If you deploy Mastodon differently (other ingress, disabled exporters, etc.) you'll need equivalent metrics/logs to drive these dashboards.

## Generate / lint / apply
```sh
make generate # render to generated/
make lint # format + jsonnet-lint + promtool check rules
make apply # kustomize build deploy | kubectl apply -f - (namespaced to mastodon-observability)
```

## Data sources & SLOs (high level)
- **Web**: `ruby_http_requests_total` + duration summaries for diagnostics; availability/SLI excludes federation controllers; edge-based APDEX from ingress histograms (100/500ms, 5xx frustrated).
- **Sidekiq**: queue latency, processed/failed rates, dead/retry growth, DB pool utilization.
- **Streaming**: connected clients, Redis/PG pools, eventloop lag, messages in/out.
- **Edge/Ingress**: nginx-ingress RPS/errors/latency, estimated cache hit ratio (no alerts).
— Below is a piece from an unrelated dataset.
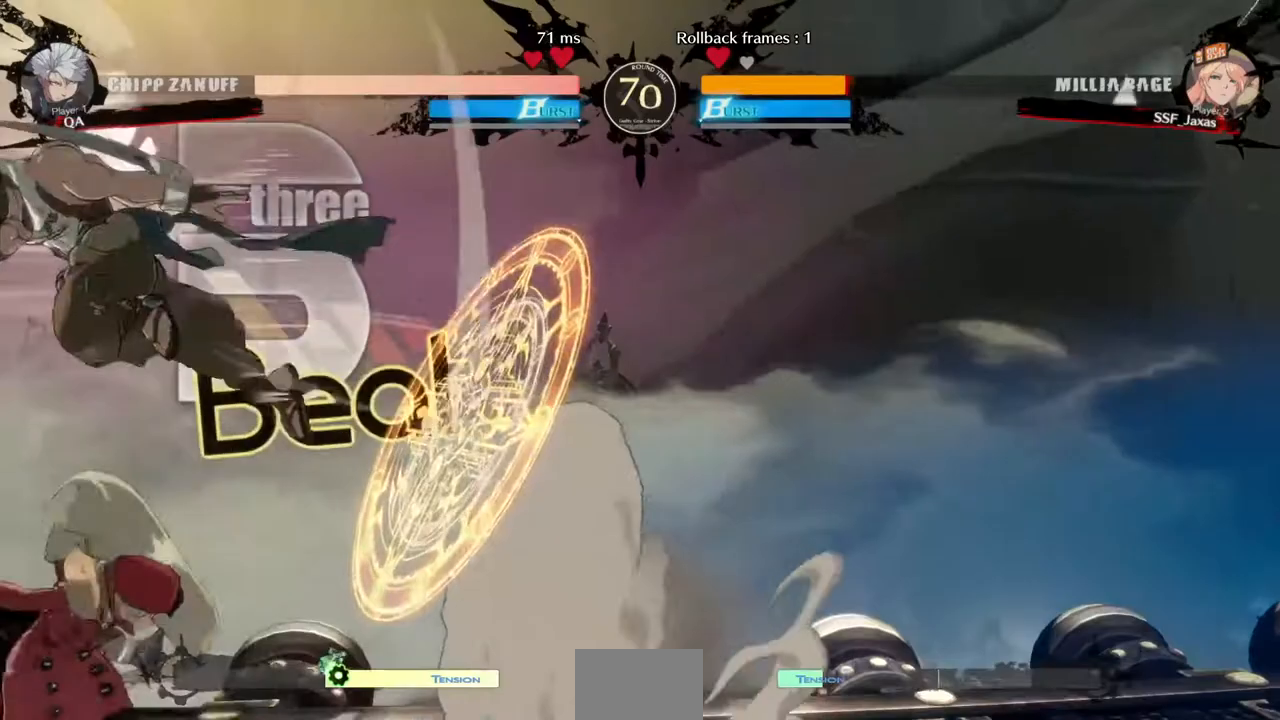
{"dt_ms": 480, "buttons": ["DPAD_LEFT"], "events": []}
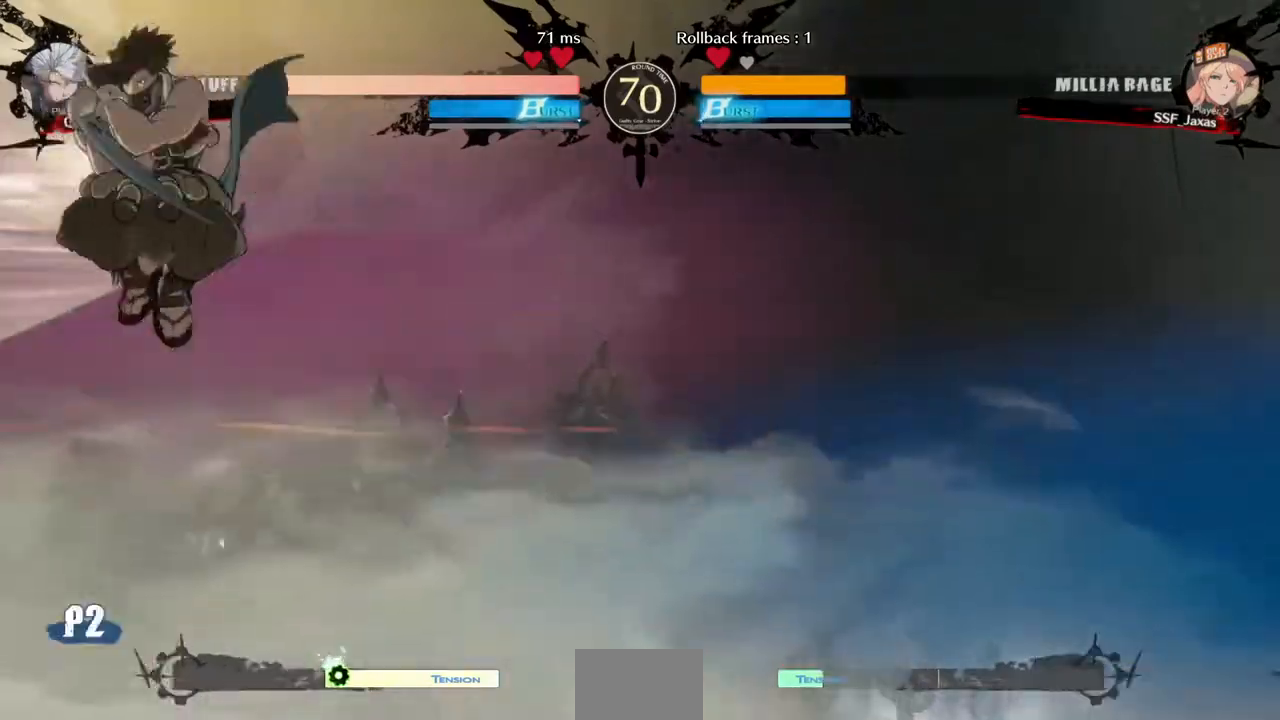
{"dt_ms": 520, "buttons": [], "events": [[240, "SQUARE", "down"], [280, "DPAD_LEFT", "up"], [280, "SQUARE", "up"]]}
### SLOs we hold ourselves to
- **Web availability**: We aim for 99.5% success on user-facing requests, with alerts that escalate when the error budget is burning fast or steadily.
- **Web latency / APDEX**: We expect most requests to feel fast (target APDEX around 0.90+ using 100/500ms thresholds); if p99 latency climbs above 1s during real traffic, we treat it as critical.
- **Sidekiq**: Background queues should stay responsive; if queue latency rises or the dead queue grows unusually versus processed jobs, we investigate.
- **Streaming**: Connected clients and delivered messages should stay near recent norms; large drops trigger alerts, as does sustained event loop lag.

## Usage and support
This code is tailored for toot.community and published as a reference. You're welcome to borrow ideas and adapt it; use `lib/mastodon/config.libsonnet` to tune namespaces, SLOs, and thresholds for your environment. Feel free to say hi ([@jorijn](https://toot.community/@jorijn) or [@support](https://toot.community/@support)), but we don't promise support beyond sharing how we run it.

## Screenshots
![Overview dashboard showing availability, APDEX, burn rates, and traffic mix](./screenshots/overview.png)
![Web dashboard highlighting latency percentiles, APDEX over time, and 5xx rates](./screenshots/web.png)
![Sidekiq dashboard with queue latency and dead/retry growth panels](./screenshots/sidekiq.png)
![Streaming dashboard showing client baselines, drop ratios, and message flow](./screenshots/streaming.png)
![Edge/ingress dashboard with RPS, errors, latency, and cache hit ratio](./screenshots/edge.png)

## License
MIT License — see `LICENSE`. Use at your own risk; attribution appreciated.